From the first line of the entries through the line containing "Ms. Jung noted", output everything exactly except the pictures.

++++++++

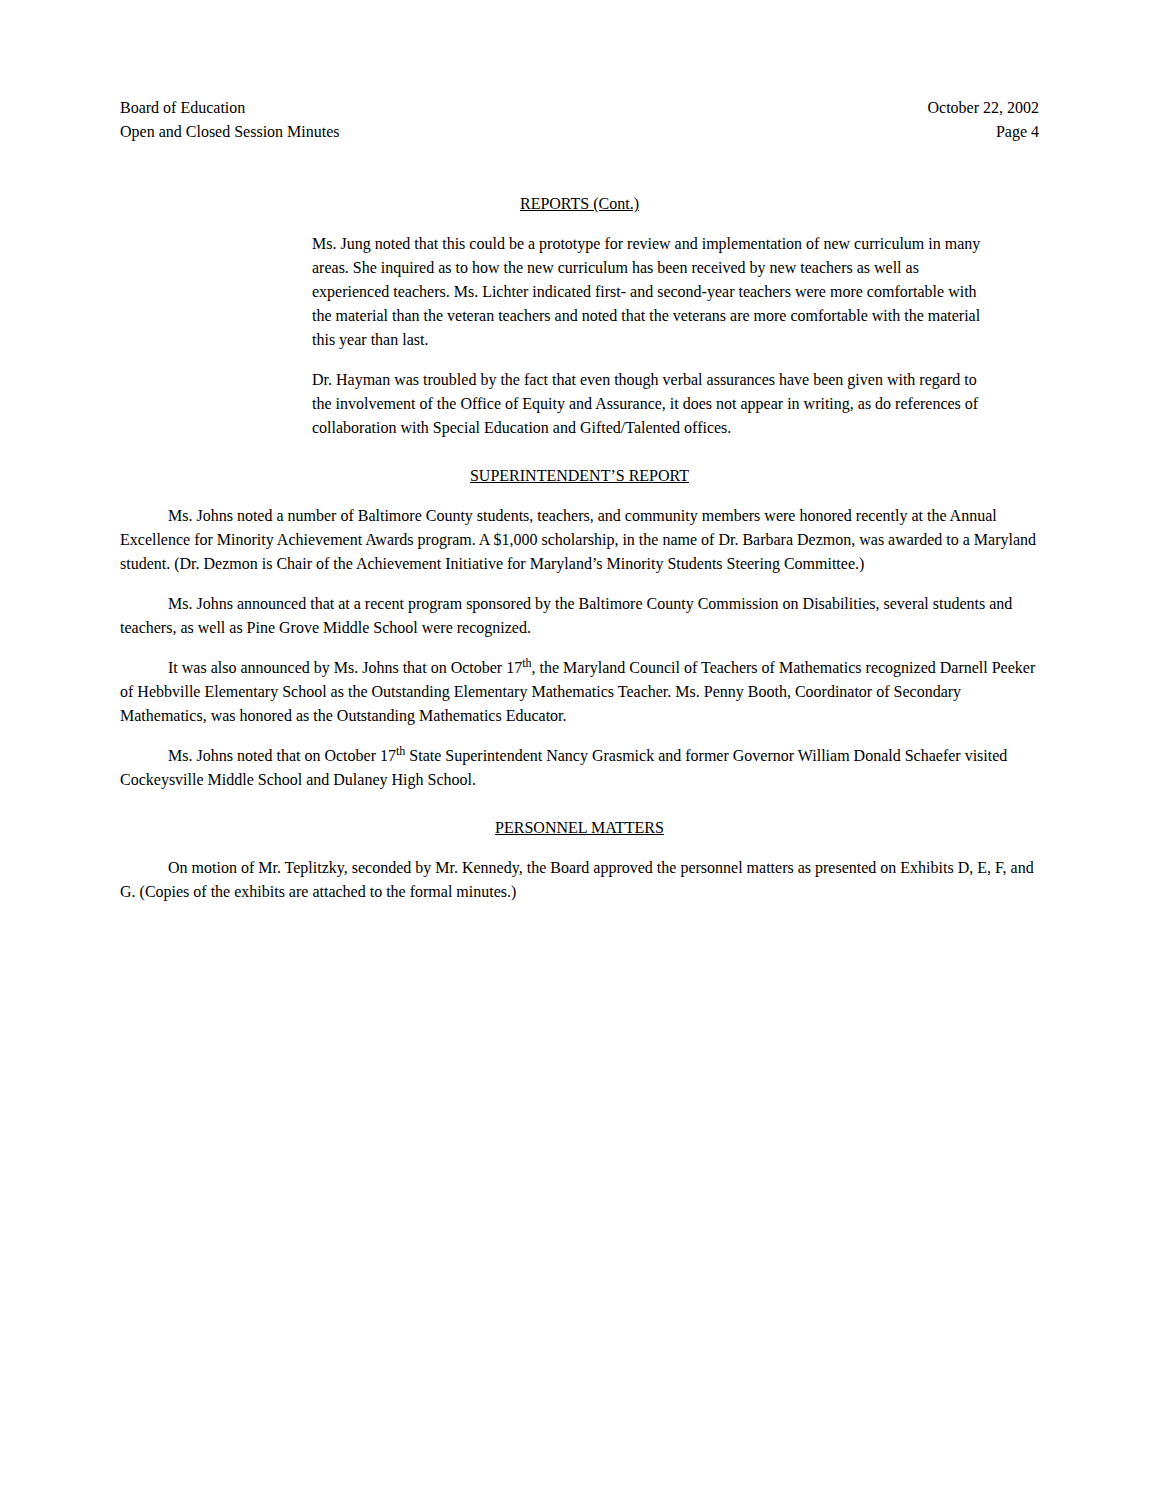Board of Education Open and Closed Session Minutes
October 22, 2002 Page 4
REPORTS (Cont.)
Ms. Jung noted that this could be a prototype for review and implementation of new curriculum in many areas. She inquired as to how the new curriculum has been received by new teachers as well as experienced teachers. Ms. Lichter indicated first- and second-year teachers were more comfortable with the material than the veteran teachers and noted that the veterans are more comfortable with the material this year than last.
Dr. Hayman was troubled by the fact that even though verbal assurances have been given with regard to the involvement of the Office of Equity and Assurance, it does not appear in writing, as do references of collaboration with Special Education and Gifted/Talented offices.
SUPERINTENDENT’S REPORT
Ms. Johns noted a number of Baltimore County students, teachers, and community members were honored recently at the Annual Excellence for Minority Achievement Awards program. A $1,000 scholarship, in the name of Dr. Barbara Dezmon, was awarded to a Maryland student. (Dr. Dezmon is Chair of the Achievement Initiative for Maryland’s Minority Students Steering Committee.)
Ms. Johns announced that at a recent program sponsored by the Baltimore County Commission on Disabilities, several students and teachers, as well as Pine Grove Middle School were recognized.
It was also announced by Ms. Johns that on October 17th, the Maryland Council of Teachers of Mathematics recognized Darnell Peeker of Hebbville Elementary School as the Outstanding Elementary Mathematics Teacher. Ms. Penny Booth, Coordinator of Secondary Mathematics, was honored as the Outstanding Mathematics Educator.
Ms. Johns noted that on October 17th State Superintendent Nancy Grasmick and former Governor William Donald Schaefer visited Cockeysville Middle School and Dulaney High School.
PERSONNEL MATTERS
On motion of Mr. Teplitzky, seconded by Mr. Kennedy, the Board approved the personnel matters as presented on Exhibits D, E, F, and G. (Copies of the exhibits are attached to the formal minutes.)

++++++++

### Answer box
Board of Education Open and Closed Session Minutes
October 22, 2002 Page 4
REPORTS (Cont.)
Ms. Jung noted that this could be a prototype for review and implementation of new curriculum in many areas. She inquired as to how the new curriculum has been received by new teachers as well as experienced teachers. Ms. Lichter indicated first- and second-year teachers were more comfortable with the material than the veteran teachers and noted that the veterans are more comfortable with the material this year than last.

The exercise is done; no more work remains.